▶ Passage à étudier:
######
En 2021, l’Ig Nobel d’économie a été attribué à un professeur qui a établi un lien fort entre l’obésité et la corruption politique nationale. L’IMC des politiciens serait un très bon indicateur de la corruption d’un pays. Il faudrait donc pour choisir un gouvernement mesurer les tours de taille, et se méfier de ceux qui prennent de l’embonpoint pendant leur mandat, des fois qu’ils s’engraisseraient honteusement sur le dos des contribuables!
D’autres études ont également fait sensation
D’autres études sans rapport avec le prix Ig Nobel ont également fait sensation. Le mathématicien Tyler Vigen, ancien étudiant de Harvard, a découvert d’étonnantes corrélations, comme celle entre le nombre de suicides par pendaison ou étouffement aux Etats-Unis et les dépenses publiques dans la recherche scientifique. Celle entre le nombre de noyades et les apparitions de Nicolas Cage à l’écran. Celle entre les divorces dans le Maine et la consommation de margarine. Celle entre l’âge de Miss America et le nombre de meurtres. Celle entre la consommation de mozzarelle et le nombre de doctorats en ingénierie civile. Mais aussi celle entre le nombre de morts dans un bateau de pêche et celui des mariages dans le Kentucky. Une plus bizarre est celle entre les importations US de pétrole depuis la Norvège et les morts de conducteurs par collision avec un train. Et également celle entre le nombre de doctorats de mathématiques et la quantité d’uranium stocké dans les centres nucléaires américains. Tous ces phénomènes ne sont pas liés, c’est une certitude (!), et pourtant les mathématiques disent le contraire !
######
▶ Données extraites:
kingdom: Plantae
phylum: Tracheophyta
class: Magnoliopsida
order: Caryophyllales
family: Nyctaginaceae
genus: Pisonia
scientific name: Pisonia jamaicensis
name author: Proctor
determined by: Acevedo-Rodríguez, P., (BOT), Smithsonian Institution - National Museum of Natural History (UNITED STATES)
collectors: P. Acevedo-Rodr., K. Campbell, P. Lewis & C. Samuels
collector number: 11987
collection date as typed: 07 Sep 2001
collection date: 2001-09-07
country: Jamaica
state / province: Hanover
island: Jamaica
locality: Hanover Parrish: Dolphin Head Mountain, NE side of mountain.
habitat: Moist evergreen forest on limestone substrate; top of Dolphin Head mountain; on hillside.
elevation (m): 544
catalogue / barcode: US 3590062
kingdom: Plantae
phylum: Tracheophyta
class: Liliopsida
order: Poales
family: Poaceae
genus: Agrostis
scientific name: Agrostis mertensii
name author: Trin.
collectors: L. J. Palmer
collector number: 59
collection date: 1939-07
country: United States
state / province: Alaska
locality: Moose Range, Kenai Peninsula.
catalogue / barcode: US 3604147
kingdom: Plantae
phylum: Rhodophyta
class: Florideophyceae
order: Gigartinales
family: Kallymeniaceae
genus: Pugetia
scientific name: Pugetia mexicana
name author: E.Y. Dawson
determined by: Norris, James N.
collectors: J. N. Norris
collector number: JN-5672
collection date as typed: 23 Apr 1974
######
▶ À faire:
1. D'après le passage à étudier, pourquoi faudrait-il mesurer les tours de taille pour choisir un gouvernement ? Répondez en une à trois phrases.
2. Selon le passage à étudier, quel mathématicien a découvert des corrélations étonnantes, comme celle entre les divorces dans le Maine et la consommation de margarine ?

▶ Corrigé:
1. Selon l'étude récompensée par l'Ig Nobel d'économie en 2021, l'IMC des politiciens serait un très bon indicateur de la corruption d'un pays. Il conviendrait donc aussi de se méfier de ceux qui prennent de l'embonpoint pendant leur mandat, au cas où ils s'engraisseraient sur le dos des contribuables.

2. Tyler Vigen, ancien étudiant de Harvard.